_Page extract_.
******************************

The expansions which tend to occur under the effect of the internal pressure prevailing in the tube of the winding 2 are countered by the ties and the bearing elements which fully absorb the axial thrust loads.

There is no transfer of this thrust against the wall of the casing containing this assembly.

The tubular bundle can be kept in place inside the casing simply as a result of the end parts of the tubes 20, 21 being fitted into the housings provided in the casing to receive them.

It will be noted furthermore, that a deflecting partition 8 is provided above the rear region of the winding 2, this partition partially overlapping the rear annular plate 30 down to its central opening 300.

This partition advantageously participates in correctly maintaining the bundle inside the casing.

It is fastened to the internal wall of the casing and extends obliquely below the sleeve 12. It preferably has an arcuate shape, having a contour forming an arc of a circle, surrounding the upper region of the bundle.

The hot gases generated by the burner 6 pass first through the first part 2a of the bundle 2 (situated to the left of the deflector 7), passing radially between the gaps of the tubes from the inside toward the outside.

By virtue of the presence of the partition 8, they are unable to escape immediately through the sleeve 12.

They must pass through the rear part 2b of the exchanger (situated to the right of the deflecting plate 7), this time from the outside toward the inside, preheating the water which circulates in the tubular bundle.

Finally, the cooled gases escape via the rear channel delimited by the wall 110, to rejoin the discharge sleeve 12.

The plastic constituting the casing is chosen to continuously withstand temperatures of around 150° to 160° C.

This is advantageously a composite material based on a glass-fiber-reinforced or glass-flake-reinforced resin.

A particularly suitable type of resin which may be mentioned is a compound of polyphenylene oxide, polystyrene and polypropylene, such a material being suitable for withstanding chemical attack by hot flue gases and by condensates.

The wall of the casing 1 may be relatively thin, for example between 2 and 4 mm thick, owing to the fact that it is not exposed to large mechanical stresses.

For maintenance purposes, access can be easily gained to the inside of the front part of the exchanger, this being the only part which is really exposed to soiling due to the flue gases; all that is required for this is to unscrew the nuts 400 and axially withdraw the assembly formed by the door 4 and the burner 6 fixed thereto.

After cleaning, it is just as easy to reinstall this assembly.

These disassembly and reassembly operations have no effect on the retaining function performed by the ties 5, which remain active in spite of the momentary removal of the door.

******************************

_Instructions for the task_. Summarize the heat exchanger description in three sentences. The material is not needed for this work.

******************************

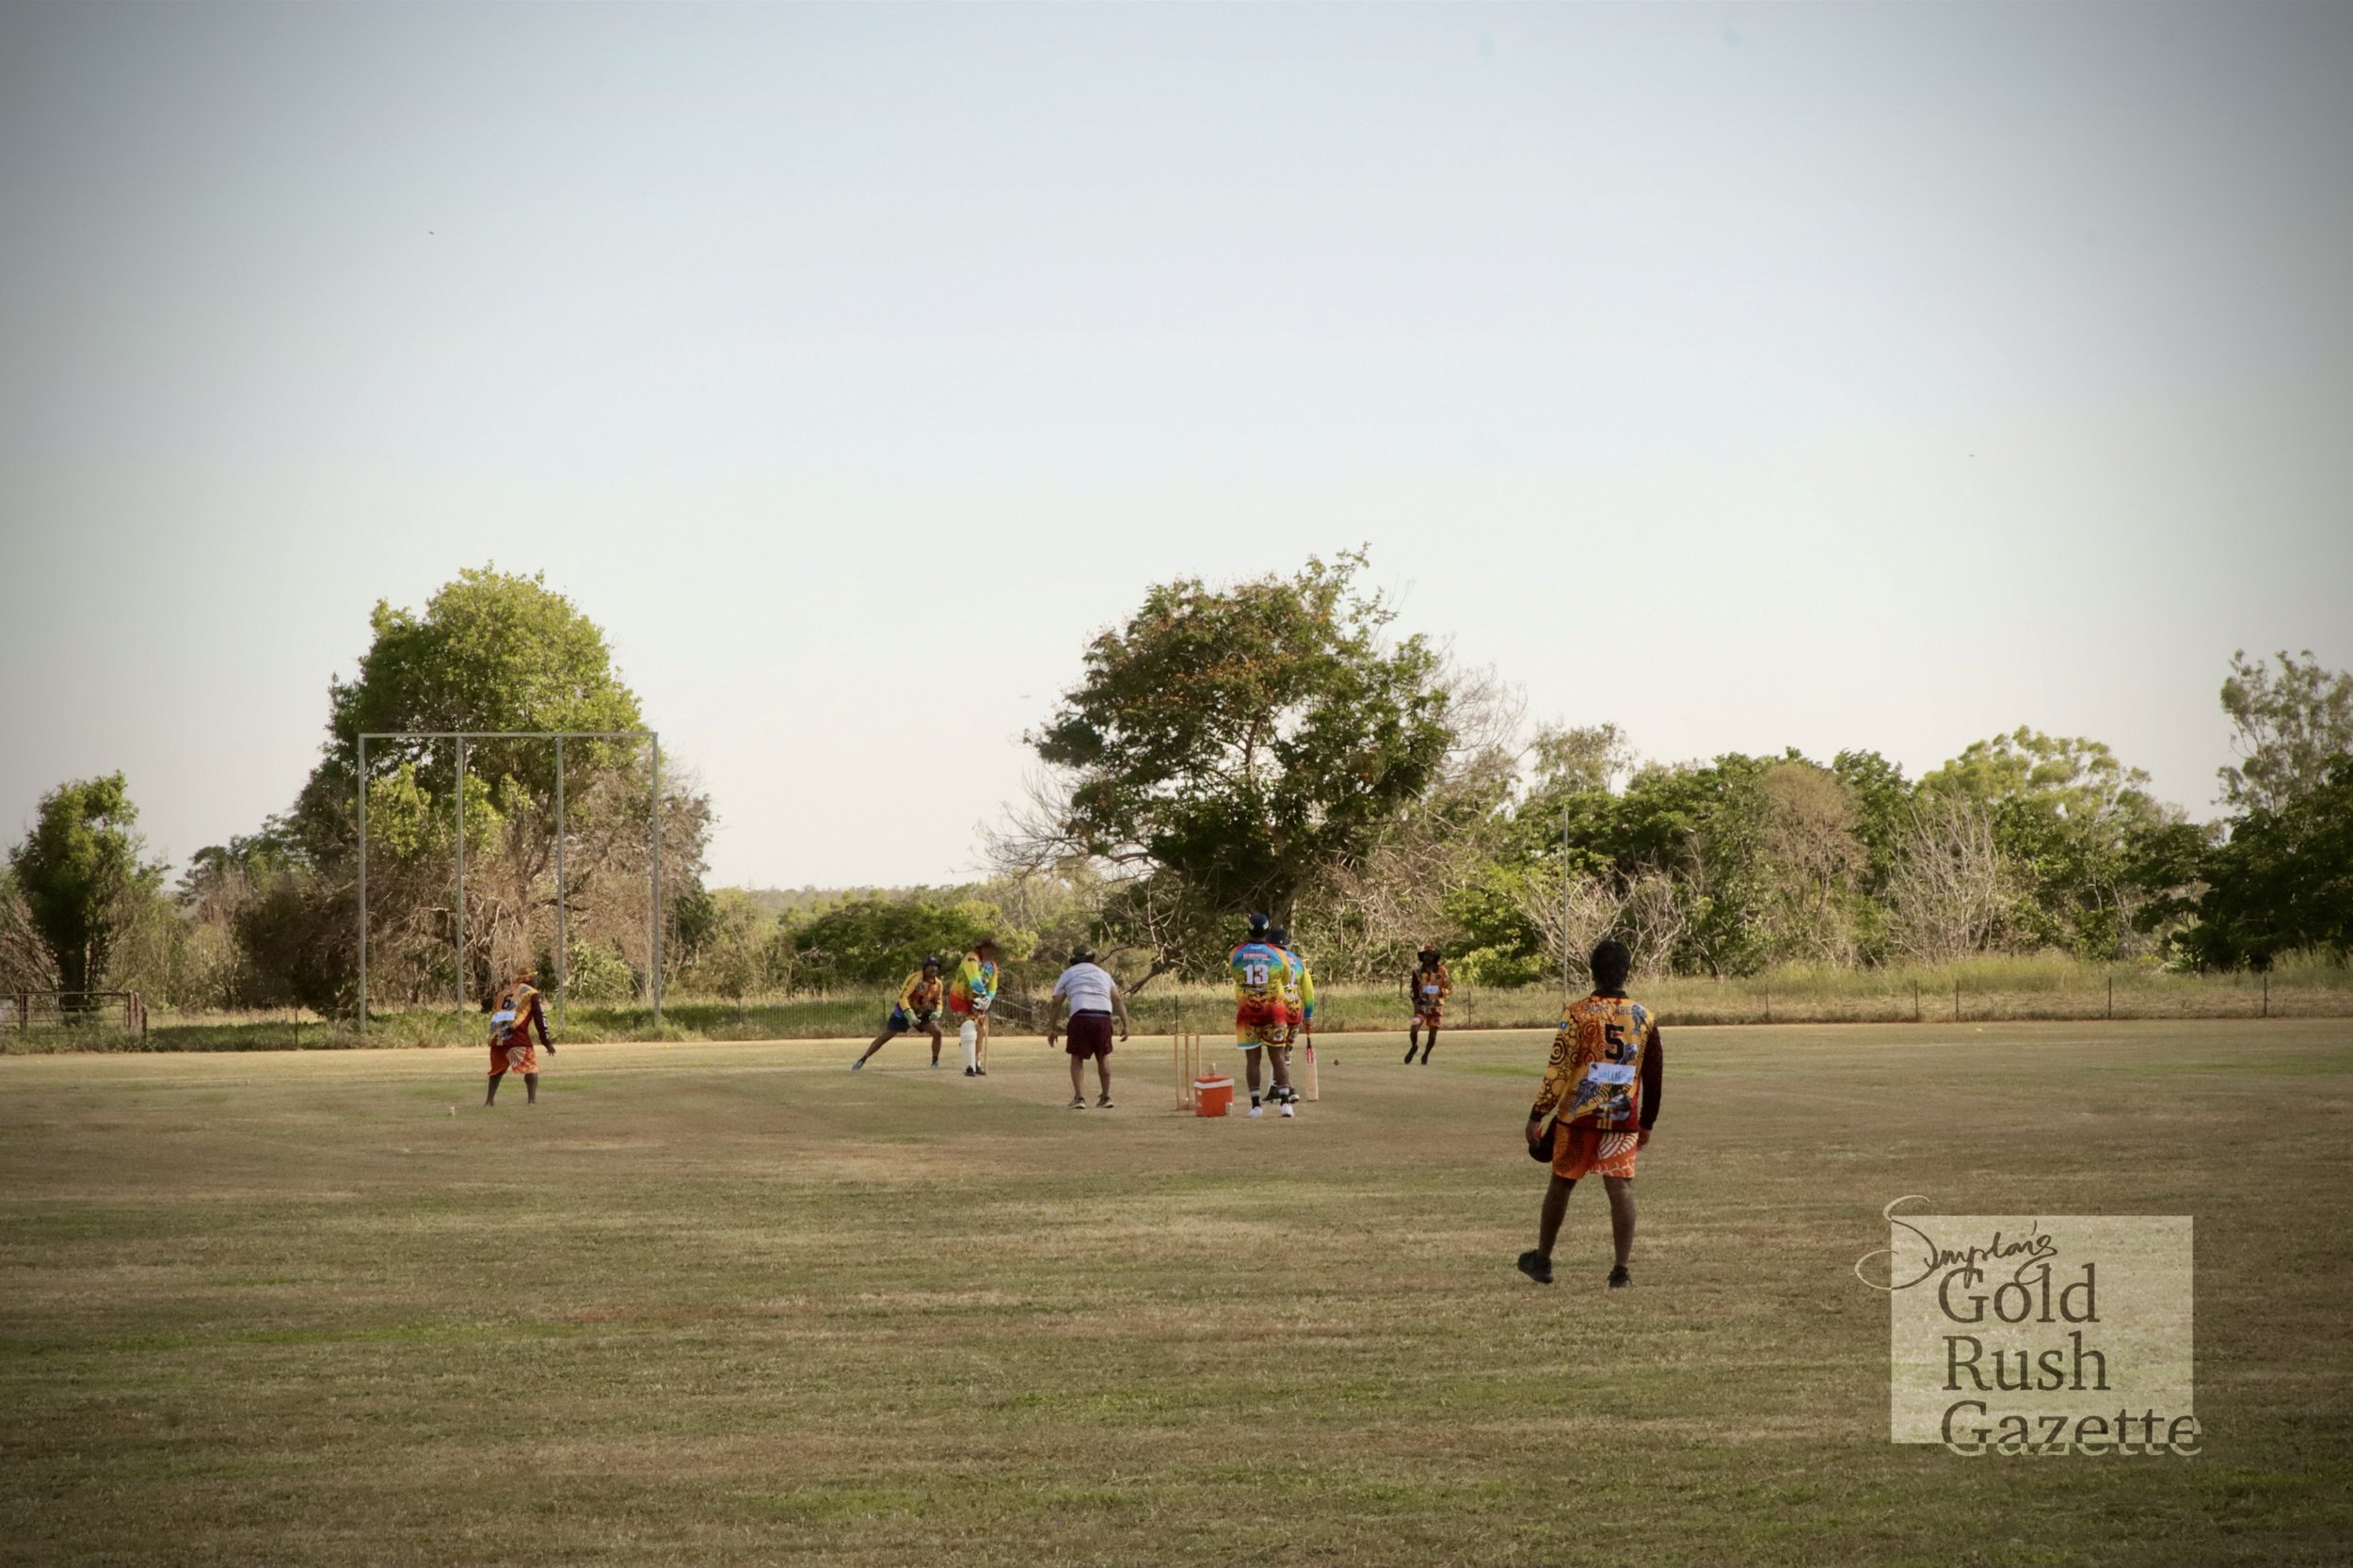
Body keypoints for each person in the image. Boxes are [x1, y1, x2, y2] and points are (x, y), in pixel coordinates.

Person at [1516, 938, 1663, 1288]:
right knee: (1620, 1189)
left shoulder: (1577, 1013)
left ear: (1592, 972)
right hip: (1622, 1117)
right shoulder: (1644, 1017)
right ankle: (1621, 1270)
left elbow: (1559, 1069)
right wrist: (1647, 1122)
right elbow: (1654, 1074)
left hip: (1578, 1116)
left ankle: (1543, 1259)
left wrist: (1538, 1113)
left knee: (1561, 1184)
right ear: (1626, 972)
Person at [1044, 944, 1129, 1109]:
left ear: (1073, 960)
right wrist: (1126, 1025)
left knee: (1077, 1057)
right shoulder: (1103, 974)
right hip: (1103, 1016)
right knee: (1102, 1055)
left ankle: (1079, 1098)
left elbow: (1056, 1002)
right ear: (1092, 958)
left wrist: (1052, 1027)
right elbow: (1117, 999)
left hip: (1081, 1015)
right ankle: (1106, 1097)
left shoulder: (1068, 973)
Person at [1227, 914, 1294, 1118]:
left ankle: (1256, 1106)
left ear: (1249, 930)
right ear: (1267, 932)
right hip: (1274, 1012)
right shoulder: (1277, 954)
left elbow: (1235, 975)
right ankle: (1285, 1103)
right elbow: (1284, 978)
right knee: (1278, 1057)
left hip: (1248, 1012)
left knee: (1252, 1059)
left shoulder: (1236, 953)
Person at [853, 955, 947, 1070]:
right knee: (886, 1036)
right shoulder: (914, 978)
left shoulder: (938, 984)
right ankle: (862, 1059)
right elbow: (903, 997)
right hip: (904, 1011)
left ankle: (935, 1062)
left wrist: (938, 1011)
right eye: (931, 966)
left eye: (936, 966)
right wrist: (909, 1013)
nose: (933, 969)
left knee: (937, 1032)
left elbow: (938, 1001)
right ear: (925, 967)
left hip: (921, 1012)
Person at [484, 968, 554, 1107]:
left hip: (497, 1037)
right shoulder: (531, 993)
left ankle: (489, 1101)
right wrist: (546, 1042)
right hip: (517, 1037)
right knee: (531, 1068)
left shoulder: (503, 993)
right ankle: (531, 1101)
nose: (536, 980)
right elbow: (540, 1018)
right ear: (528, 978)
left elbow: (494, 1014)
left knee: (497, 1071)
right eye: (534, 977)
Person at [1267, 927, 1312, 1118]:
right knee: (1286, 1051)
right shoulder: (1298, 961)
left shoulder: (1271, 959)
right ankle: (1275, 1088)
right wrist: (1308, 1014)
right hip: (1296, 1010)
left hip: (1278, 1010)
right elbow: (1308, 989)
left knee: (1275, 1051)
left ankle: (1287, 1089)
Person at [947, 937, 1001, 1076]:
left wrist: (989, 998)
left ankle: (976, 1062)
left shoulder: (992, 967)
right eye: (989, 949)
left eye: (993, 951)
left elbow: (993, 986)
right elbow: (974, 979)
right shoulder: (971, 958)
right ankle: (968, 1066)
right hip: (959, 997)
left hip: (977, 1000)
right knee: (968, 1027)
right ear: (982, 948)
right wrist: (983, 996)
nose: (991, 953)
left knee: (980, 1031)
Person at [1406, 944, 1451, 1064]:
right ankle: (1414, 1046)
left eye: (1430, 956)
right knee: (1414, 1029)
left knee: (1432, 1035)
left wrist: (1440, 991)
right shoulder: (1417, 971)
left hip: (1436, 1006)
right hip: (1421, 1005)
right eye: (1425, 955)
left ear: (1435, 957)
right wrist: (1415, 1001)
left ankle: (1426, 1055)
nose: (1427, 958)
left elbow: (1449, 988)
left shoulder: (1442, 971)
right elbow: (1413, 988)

******************************

_Answer space_. The axial thrust caused by internal pressure in the tube of the winding is fully absorbed by the ties and bearing elements, so none of it is transferred to the casing wall. Hot gases from the burner pass radially outward through the front part of the bundle, are kept by the deflecting partition from escaping directly through the sleeve, and then pass inward through the rear part, preheating the circulating water, before leaving via the rear channel to the discharge sleeve. The casing is made of a relatively thin plastic, such as a glass-reinforced resin, that withstands about 150° to 160° C, and for cleaning, the door and burner can be withdrawn by unscrewing the nuts without affecting the retaining function of the ties.